Wednesday, December 24, 2008

Ghost of Christmas Future, I Fear You More Than Any Other

'Twas the night before Christmas, and I've got some blogging to do.  In the tradition of my old journals (which these blogs are a spritual spinoff of sorts) I now write my annual CHRISTMAS EVE entry.  

Christmas is the apex of the year, replete with holiday cheer, togetherness, and tradition.  Of course, it is the celebration of the birth of Jesus Christ, but that never stopped us from some good ol' fashioned capitalistic indulgence.  I mean, Jesus got gifts, right?  Same thing.

One of my favorite traditions for the last five or so years is the seminal adaption of Dickens' A Christmas Carol, Scrooge.  I watch it every year and it always gets me out of my humbug "why  do they play Christmas songs so frickin' early" attitude and into the Christmas spirit.  

Scrooge is a detestable, loathsome creature...

Sometimes I in my most misanthropic moments, I remember Scrooge.  People can be really mean sometimes.

Everyone knows that Scrooge is visited by three spirits.  The first is the Ghost of Christmas Past:

My Christmas pasts have all been excellent.  I may be accused of selfishness or lightheartedness but I was pretty spoiled.  
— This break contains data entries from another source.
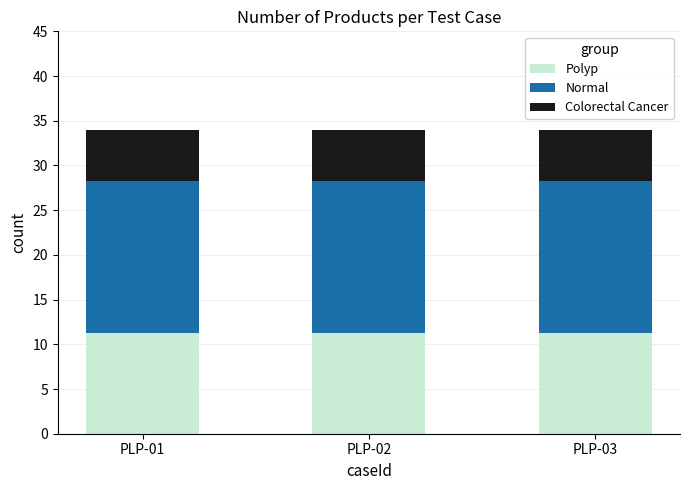

What is the total value across all series at PLP-01?

34.0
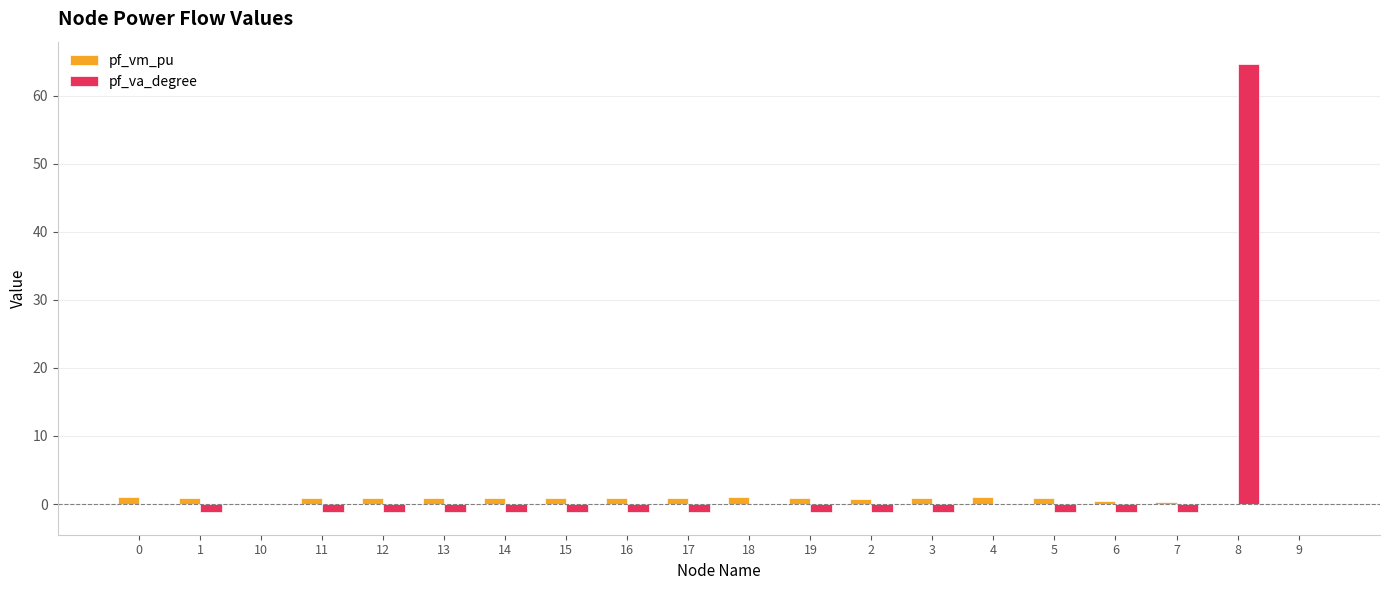

True or false: pf_vm_pu has a value of 0.5 at 6.

True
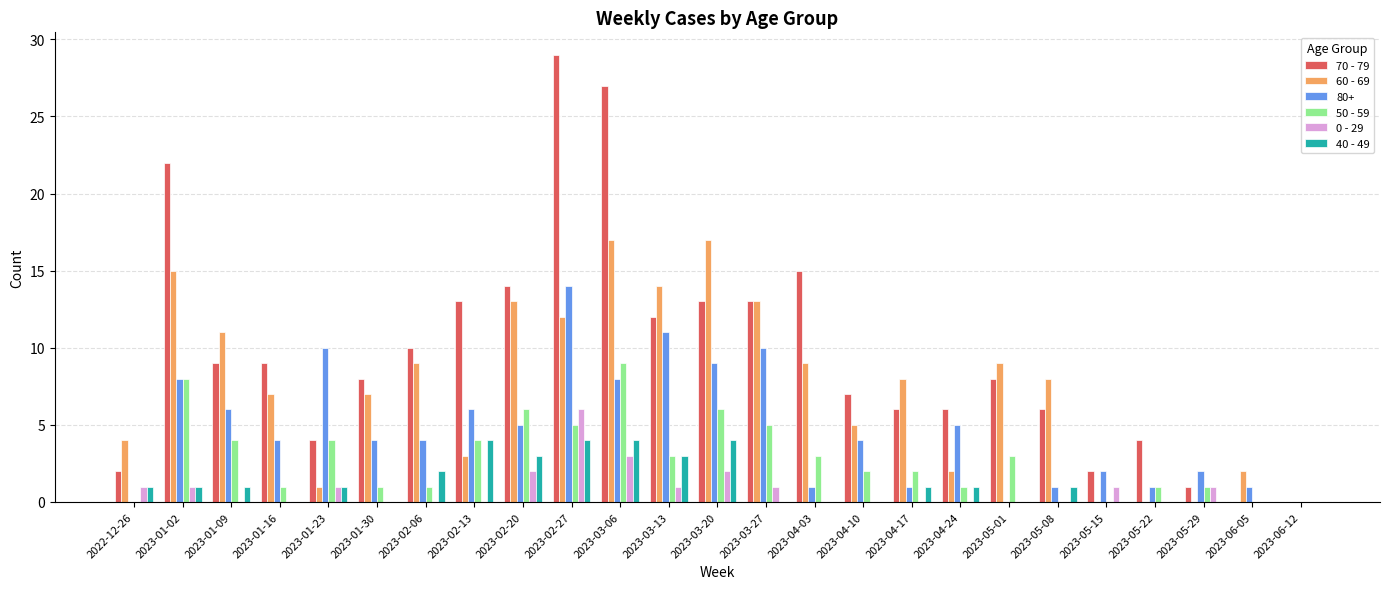

How many distinct data groups are displayed?

6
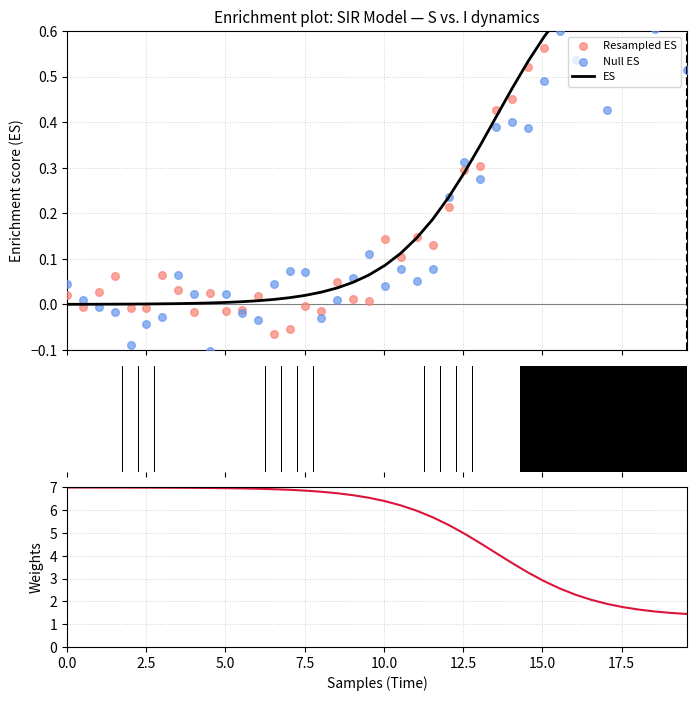

Which series contains the lowest Y value?

Null ES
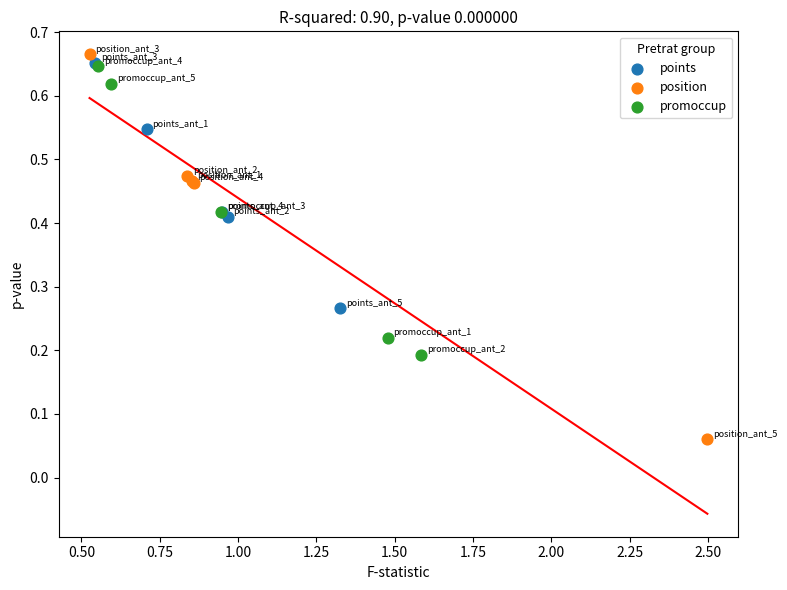

Which series contains the lowest Y value?

position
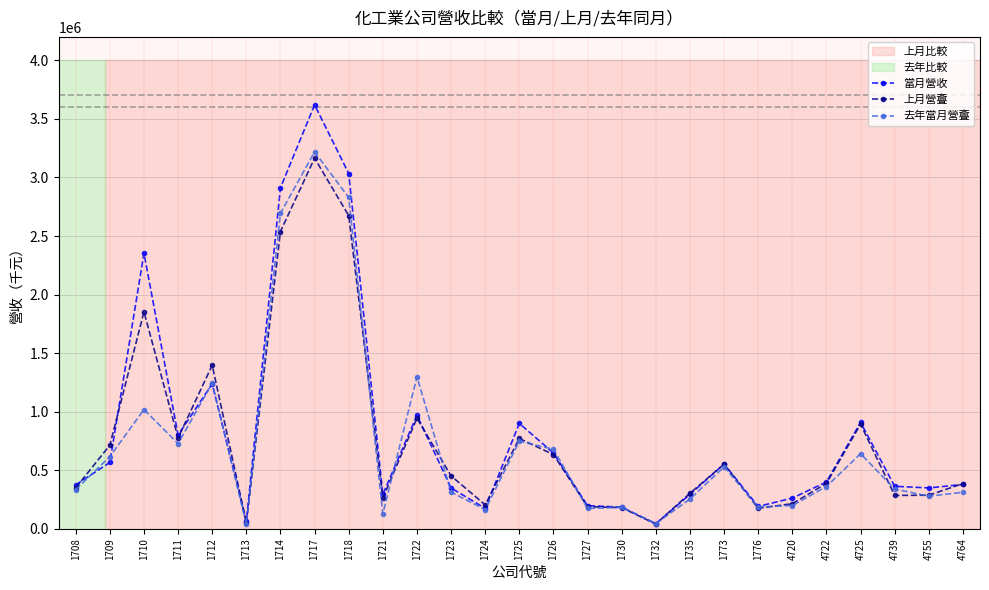

At which category is the sum across all series the highest?

1717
Then, the Ghost of Christmas Present:

I love this guy.  And I like life!  This has been a great, if not rather snowbound Christmas.
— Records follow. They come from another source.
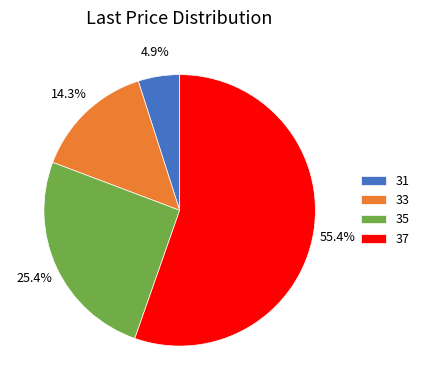

Which category has the smallest portion of the pie?

31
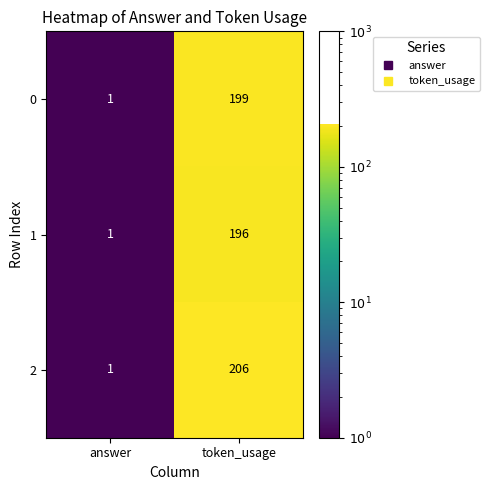

At which category does the chart reach its peak across all series?

token_usage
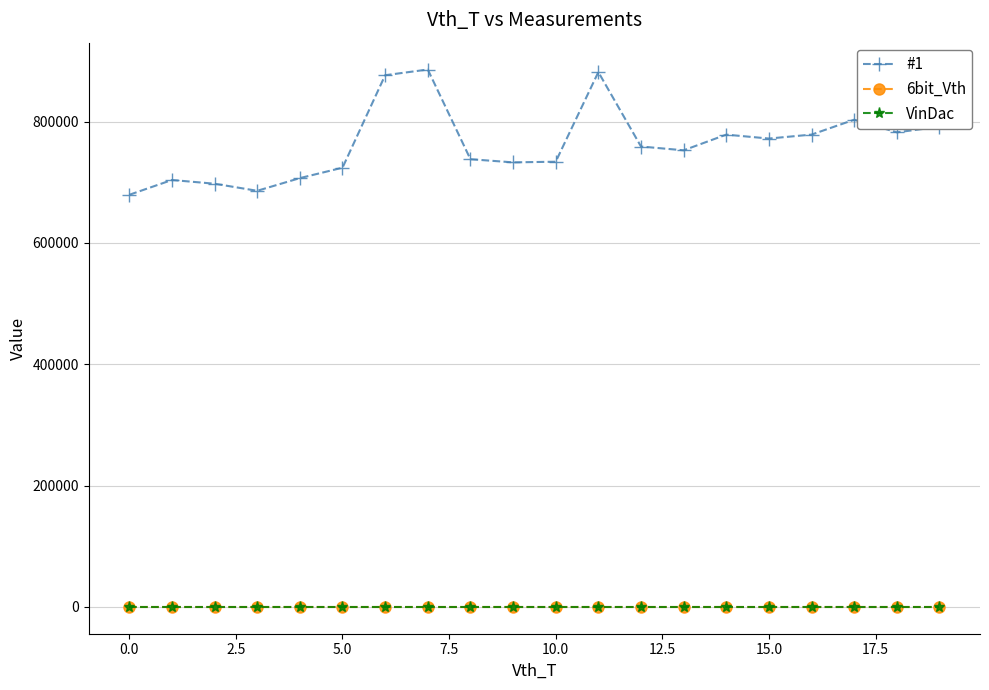

Which series has the widest spread of values?

#1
Then the foreboding Ghost of Christmas Yet to Come:

This is the great variable.  What will my next Christmas look like?  What about in five years?  Ten?  Fifty?  Now I sound like some job interviewer.  

It doesn't really matter what my life will be like, Christmas is always the same.  I get to be with my family, and I get to enjoy life and give thanks for the babe born in Bethlehem.
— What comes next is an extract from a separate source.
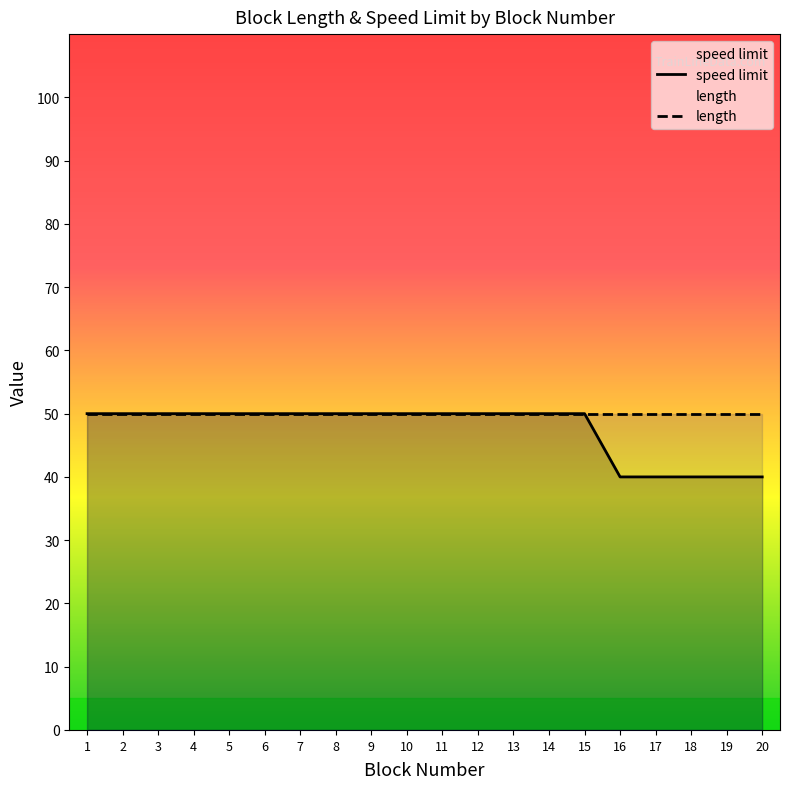

What is the sum of all length values?

1000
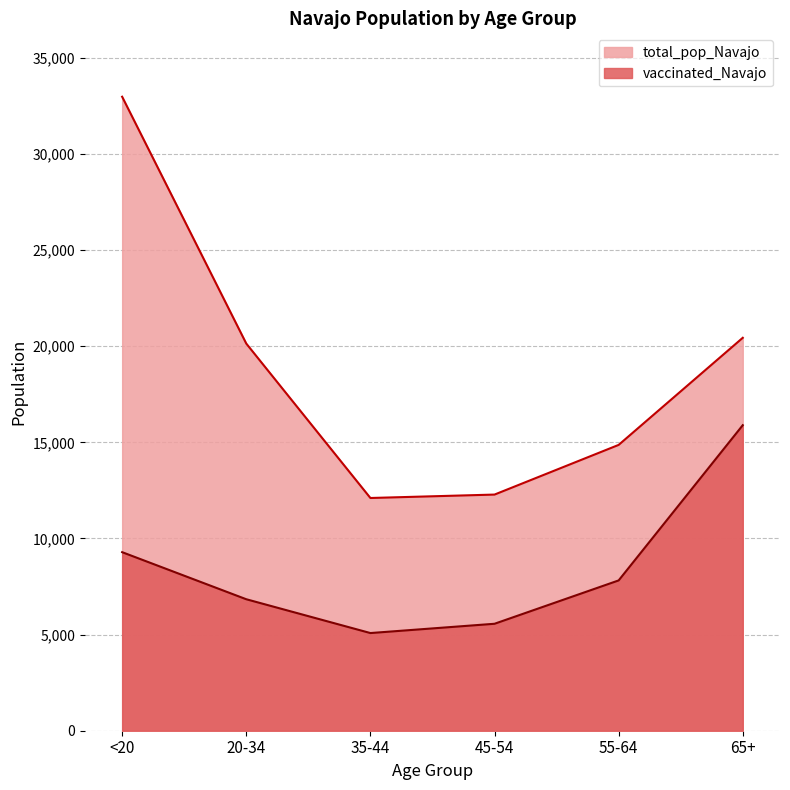

Count the number of categories in the chart.

6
Merry Christmas!  God bless us, every one!

Tuesday, December 23, 2008

Back from Deblogification

Night falls over the metaphorical world of this blog.  A hush trickles across the barren plain which is the repressed id.  Shaking free from the tentacles of dark, mysterious thoughts I pull myself towards a blurry light.  What is it, I wonder?  Lo,  it is the superficial superego which this megalomaniacal society forces upon me.  I momentarily unloose the brambles tying me to my deepest thoughts to sample the tepid waters of common thought.

For but a season I scamper about in this seeming wonderland.  I forsake the blogging roots which sustain me and try to go it alone.  The desire to rant, vent, or explicate I squelch, neglecting my most basic needs.  In my moments of deepest anguish I turn to apathy and complacency.  

Soon the ambivalency and lightmindedness of it all literally buoys me up and I float in the atmosphere.  While I hang high above in the haze, I realize I need some heaviness.  Some weight. Some are meant to live a life of ignorance and non-examination, but that is not the course for me.  I must return to my melancholy and semi-depressing blog!  For I have made a pledge!

From the frigid North I feel an ARCTIC BLAST of wind approaching.  Gusts envelope me and buffet me amongst the clouds.  I crystallize in the intense freeze and freefall to the earth in a familar hexagonal form.  Around me I see millions like me also parachuting to the firm ground.

For days I lay in a massive drift which blankets the landscape in a pristine white.  I find myself completely immobilized--nowhere to go.  How long will this last?  When will I be ready to return to the mire of the life I once knew?  

The sun breaks through the clouds at long last.  Slender rays pierce my sides and I disperse into water.  Rivulets form streams and I find the cycle returning me back finally to the briar pit which I so foolishly left.

As I ponder on this singular experience, the thought occurs to me that a cycle which perpetuates life on this earth--namely, the precipitation cycle-- mirrors a cycle that I have with my innermost self.  To wit,  I start off in the pit of intense self scrutiny.  I constantly wax philosophical and live life to the fullest (in my unique way), questioning everything.  Then the heat of artificiality, possessions, and gratification causes me to evaporate and I no longer think as deeply.  At the worst point, I become a slave to pleasure and I cast off my brain.  I then reach a barrier where I no longer can keep up the facade, whereupon I condense back into liquid and fall back where I was.  

To speak more plainly, I stopped writing posts for about a month.  Was it a formal self-imposed period of blogging detoxification?  No, not really.  Did I just start moving away from writing and didn't really feel like probing my mind and started worrying about other things?  Yes.

But I'm back.  Screw those other things.